Помощь пришла откуда не ждали.
Рядом с их новым домом снесли пару халуп, в которых жили какие-то сказочные старухи, огородили место дырявым забором, у которого эти старухи долго ещё собирались, и пригнали здоровущий башенный кран. Видный чуть ли не с самого школьного двора, он служил отличным маяком, и жизнь Яши сразу наладилась.
Но как-то раз, уже по привычке держа направление на ажурную стрелу, он забрёл в совершенно незнакомый район. Не предупредили первоклассника, что в городе появилась другая стройка, а краны зачем-то делают очень похожими друг на друга, даже красят в одинаковый темно-зелёный цвет.
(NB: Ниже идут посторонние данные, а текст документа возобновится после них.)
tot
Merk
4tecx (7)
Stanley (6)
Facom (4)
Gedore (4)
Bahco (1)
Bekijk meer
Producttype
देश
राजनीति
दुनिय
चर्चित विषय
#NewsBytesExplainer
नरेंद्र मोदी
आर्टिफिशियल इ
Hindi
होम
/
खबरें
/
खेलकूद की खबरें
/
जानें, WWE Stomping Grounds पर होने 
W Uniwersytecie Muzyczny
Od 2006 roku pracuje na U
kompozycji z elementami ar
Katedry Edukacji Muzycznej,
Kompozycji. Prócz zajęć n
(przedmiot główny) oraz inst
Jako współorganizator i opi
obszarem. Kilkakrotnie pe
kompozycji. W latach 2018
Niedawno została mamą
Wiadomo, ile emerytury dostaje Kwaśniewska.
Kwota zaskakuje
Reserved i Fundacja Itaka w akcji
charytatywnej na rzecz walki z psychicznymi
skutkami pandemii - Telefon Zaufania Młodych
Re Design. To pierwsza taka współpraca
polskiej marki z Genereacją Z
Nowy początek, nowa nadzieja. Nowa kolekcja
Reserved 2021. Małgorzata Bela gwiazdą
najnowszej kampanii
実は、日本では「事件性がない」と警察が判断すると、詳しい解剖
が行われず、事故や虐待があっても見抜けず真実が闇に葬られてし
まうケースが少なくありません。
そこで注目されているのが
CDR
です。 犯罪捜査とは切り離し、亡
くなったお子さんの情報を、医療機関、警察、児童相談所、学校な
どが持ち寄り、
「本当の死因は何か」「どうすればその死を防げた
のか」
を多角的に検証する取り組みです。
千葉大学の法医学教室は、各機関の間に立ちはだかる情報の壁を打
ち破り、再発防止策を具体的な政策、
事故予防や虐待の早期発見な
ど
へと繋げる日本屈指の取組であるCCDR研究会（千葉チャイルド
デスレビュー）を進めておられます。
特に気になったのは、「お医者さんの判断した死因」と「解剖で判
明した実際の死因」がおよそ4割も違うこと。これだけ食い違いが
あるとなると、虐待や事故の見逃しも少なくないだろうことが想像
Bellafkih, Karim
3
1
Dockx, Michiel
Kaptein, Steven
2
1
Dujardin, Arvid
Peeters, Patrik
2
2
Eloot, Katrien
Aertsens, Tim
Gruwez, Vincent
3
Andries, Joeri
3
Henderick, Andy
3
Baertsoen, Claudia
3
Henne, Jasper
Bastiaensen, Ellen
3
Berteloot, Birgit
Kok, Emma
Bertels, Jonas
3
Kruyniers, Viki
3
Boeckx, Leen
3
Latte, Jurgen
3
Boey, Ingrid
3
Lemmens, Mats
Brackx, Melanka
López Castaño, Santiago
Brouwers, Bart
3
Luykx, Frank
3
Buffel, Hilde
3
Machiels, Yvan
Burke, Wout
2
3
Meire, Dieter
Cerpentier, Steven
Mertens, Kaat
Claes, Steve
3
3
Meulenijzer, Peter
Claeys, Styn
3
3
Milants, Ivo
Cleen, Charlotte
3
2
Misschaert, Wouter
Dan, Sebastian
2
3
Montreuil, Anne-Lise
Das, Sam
А когда, отпаниковав и до слёз наспрашивавшись дорогу у окружающих, Яша всё же добрался до дому и ему рассказали про такое коварство строителей, он подумал, что ориентироваться надо не по кранам, а по крановщицам – у них-то лица, наверное, разные? И целую неделю пытался именно так и поступать. Но разглядеть крановщицу всё время что-нибудь мешало – то лупящие по глазам лучи солнца, то, наоборот, капли дождя. А залазить на такую верхотуру, чтобы сличить портреты, он не согласился бы ни за какие жвачки, даже за японские с роботами!
И Яша снова стал плутать.
А у родителей лопнуло терпение, и они решили с нового учебного года перевести ребёнка в другую школу, которая от дома-гастронома буквально в полутора шагах, так что теперь всё: ни тебе по-настоящему заблудиться, ни поход на помойку незнанием местности объяснить.
И наступил май, и тополя окончательно окрасились в цвет подъёмных кранов и приготовили к запуску свои хлопковые парашюты, которые скоро соберутся в толстые войлочные канаты, похожие на брови Моти-Аполлона, и разлягутся вдоль бордюров, и их можно будет так замечательно поджигать – как бикфордовы шнуры, только чтобы дворник не увидел или милиционер.
Первый школьный год подошёл к концу. Яша крепко пожал руку закадычному Лёхе Могиле и пообещал иногда писать. Могила тоже пообещал и, чтобы не забыть, секретно накарябал новый Яшин адрес на своей тетрадке по русскому языку, на задней странице, прикрытой от учительницы клеёнчатой обложкой.
А потом, когда давно отгорел тополиный пух и вспыхнули на клумбах георгины, наступило первое сентября – второе первое сентября в Яшиной школьной жизни. Кучей навалились новые впечатления, и сами собой, как это бывает только в детстве, образовались сначала новые друзья, а потом и новые любови. И Наташу Макаренко он встретил только через девять лет. И сразу узнал: её воробьиные глаза и хвостики совсем не изменились.